Well, there are pros & cons for each & everything. However, upgrading your system from traditional HDD to the latest modern SSD is one of the best things. Here, I suggest you to check out this below blog by Stellar Data Recovery for more information about the SSD’s: https://www.stellarinfo.com/blog/solid-state-drives-facts/

Hope this will help.

pcbldragain 1 point 1 month ago

I just put a SSD in an old Dell SFF with a Pentium D dual core of some kind. It was getting pretty slow just to load a full browser page say off a news site with heavy content. Now it has it all in a few seconds. When you start a program it comes up much faster, it really almost is a new computer compared to before. And this is only SATA II. Of course now I found out I can fit a core 2 quad in it so I found one of those on epay for $16 lol, which has a much higher rating for CPU scores. This PC is just for browsing, shopping, documents, etc, it should add a few years to it and hey, it wont be in the landfill either. You can also have your swap file on there and it is much faster if you run short of memory. This boots in less than half the time. It is really an amazing upgrade for this machine. On the other hand another old PC here has a 5400 rpm 1tb HDD and has a lot of photos and video on it, and it is not slow accessing them for viewing. So for storage use HDD still seems to work fine for me. For a new PC you can at least get a smaller SSD for the OS at low cost, it makes little sense not to. The HDD is by far the slowest part of a PC now. I have a fast M.2 SSD for my new build, should have all the parts soon.
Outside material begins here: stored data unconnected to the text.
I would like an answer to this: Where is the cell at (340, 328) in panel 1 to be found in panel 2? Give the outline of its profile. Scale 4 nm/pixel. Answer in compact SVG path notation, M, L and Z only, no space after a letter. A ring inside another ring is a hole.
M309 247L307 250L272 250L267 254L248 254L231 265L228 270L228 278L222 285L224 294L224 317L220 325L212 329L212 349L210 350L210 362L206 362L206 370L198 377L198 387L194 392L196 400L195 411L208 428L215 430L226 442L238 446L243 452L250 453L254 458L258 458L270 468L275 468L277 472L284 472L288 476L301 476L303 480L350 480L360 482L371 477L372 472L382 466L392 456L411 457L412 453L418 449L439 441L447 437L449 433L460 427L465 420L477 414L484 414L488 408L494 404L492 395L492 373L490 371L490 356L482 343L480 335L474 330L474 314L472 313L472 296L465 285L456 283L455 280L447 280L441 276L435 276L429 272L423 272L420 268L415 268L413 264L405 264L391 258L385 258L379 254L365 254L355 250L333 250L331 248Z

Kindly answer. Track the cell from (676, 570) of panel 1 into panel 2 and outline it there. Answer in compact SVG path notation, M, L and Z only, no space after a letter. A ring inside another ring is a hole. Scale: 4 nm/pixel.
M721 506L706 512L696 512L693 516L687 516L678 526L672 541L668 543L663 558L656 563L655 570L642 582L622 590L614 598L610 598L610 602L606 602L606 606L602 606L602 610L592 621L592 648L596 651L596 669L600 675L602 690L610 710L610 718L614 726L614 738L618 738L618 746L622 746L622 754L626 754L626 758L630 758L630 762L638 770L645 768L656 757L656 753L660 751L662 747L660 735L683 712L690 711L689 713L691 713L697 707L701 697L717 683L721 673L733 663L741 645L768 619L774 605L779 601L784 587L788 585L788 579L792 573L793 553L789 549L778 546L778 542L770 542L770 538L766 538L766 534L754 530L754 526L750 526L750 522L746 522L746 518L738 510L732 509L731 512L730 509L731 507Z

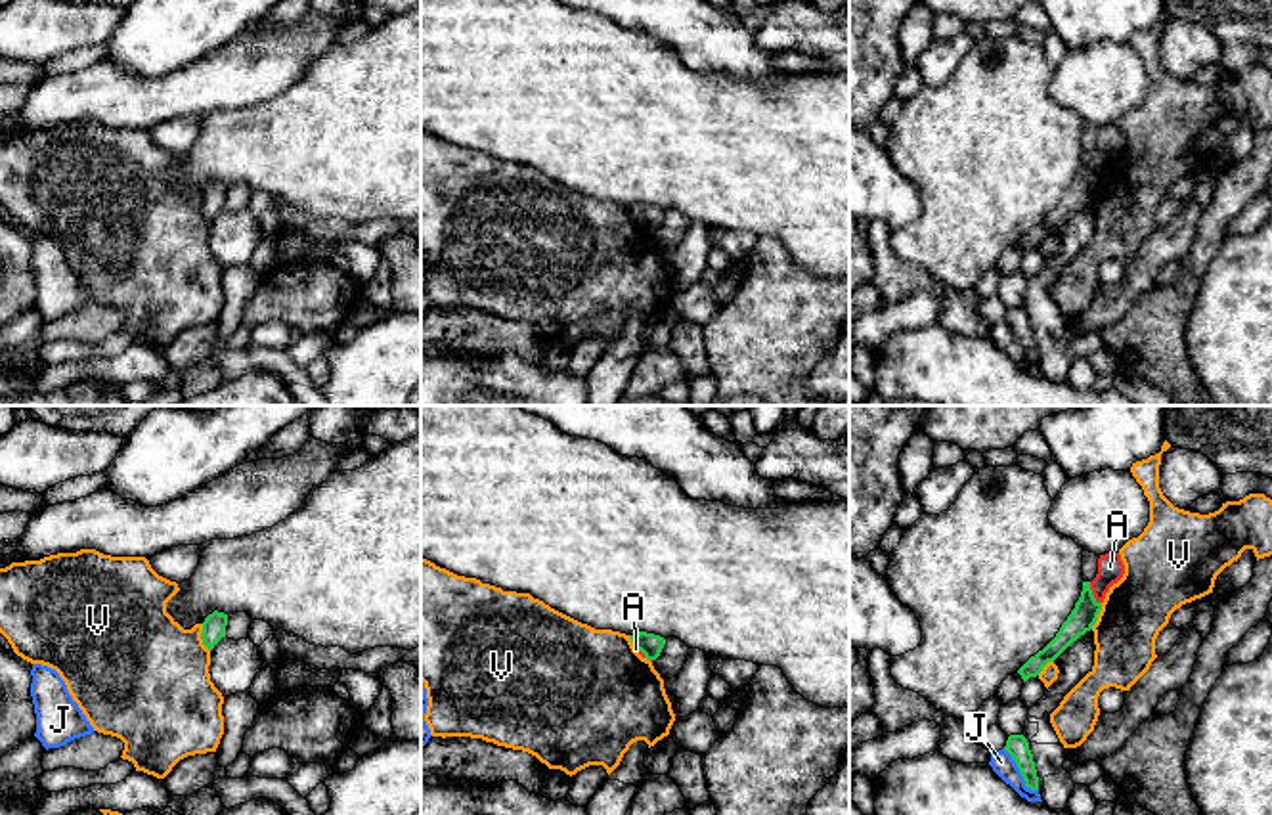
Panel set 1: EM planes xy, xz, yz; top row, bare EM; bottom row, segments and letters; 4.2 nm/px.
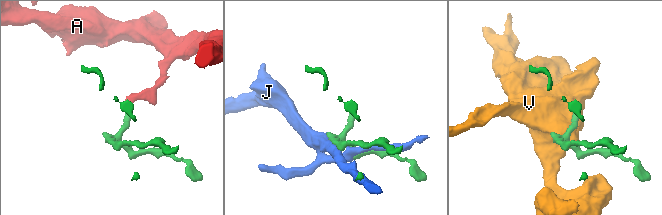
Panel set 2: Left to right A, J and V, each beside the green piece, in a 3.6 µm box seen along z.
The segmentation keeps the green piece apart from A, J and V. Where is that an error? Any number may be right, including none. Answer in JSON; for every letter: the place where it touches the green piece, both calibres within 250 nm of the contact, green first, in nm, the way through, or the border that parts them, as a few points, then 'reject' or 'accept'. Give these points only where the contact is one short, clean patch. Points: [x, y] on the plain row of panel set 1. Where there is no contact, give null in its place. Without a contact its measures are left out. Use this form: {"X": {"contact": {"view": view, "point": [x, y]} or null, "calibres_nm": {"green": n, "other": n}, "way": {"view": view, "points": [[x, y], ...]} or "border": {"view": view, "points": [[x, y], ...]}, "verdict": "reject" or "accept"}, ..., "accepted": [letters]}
{"A": {"contact": {"view": "yz", "point": [1091, 165]}, "calibres_nm": {"green": 110, "other": 110}, "way": {"view": "yz", "points": [[1083, 188], [1091, 165], [1110, 144], [1110, 138]]}, "verdict": "accept"}, "J": {"contact": {"view": "yz", "point": [1020, 343]}, "calibres_nm": {"green": 90, "other": 90}, "verdict": "reject"}, "V": {"contact": {"view": "xy", "point": [201, 209]}, "calibres_nm": {"green": 100, "other": 440}, "verdict": "reject"}, "accepted": ["A"]}

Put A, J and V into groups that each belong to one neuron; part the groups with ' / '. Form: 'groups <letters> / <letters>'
groups A / J / V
HydraBT submitter 1 point 1 month ago

wow, are m.2's just even faster versions off ssd's or something?

pcbldragain 1 point 1 month ago

The Nvme drives are faster, they can actually raid the SSD chips in the drive, and SSD is improving with better controllers and chips and now can be faster than sata 3. But your MotherBoard must support Nvme in the chipset. So there are Nvme and PCI drives that are M.2 connector and you need to know what you have in your MB and what drive you are buying. The Nvme is faster than the Pcie ones, it is a special Pcie protocol only newer MoBo will have.

Sata 3 is 6gb/sec and Pcie M.2 is about 4 times faster, while Pcie with Nvme M.2 (or U.2) is about 6 times faster than sata 3. This I read it should be correct for read speeds, write is a little less. Please correct me if needed.

In comparison a 7200rpm HDD is about 150MB/sec (mega byte, not giga BIT) some fast HDD can hit 200mb/sec. Sata I is 1.5 Gb/s = 0.1875 GB/s= 187.5 MB/s. So a very fast HDD maybe 10,000 rpm can max out a Sata 1 controller. Sata 2 is 3gb/sec and sata 3 any somewhat new PC has is 6gb/sec. Of course a drive may never see maximum theoretical rates in actual testing, but gives a person an idea of how they compare.

Even in the nice asus prime pro MB I plan to get one M.2 is Nvme and the second M.2 is just pcie, so I have to be careful what M2 drive I would use in it. But likely I will use the faster Nvme M.2 for OS and just a normal Sata for storage purposes. I can change it later. I read they are actually waiting for the next new Pcie standard to come out with more lanes, because running drives and video/etc off the pcie is filling it up.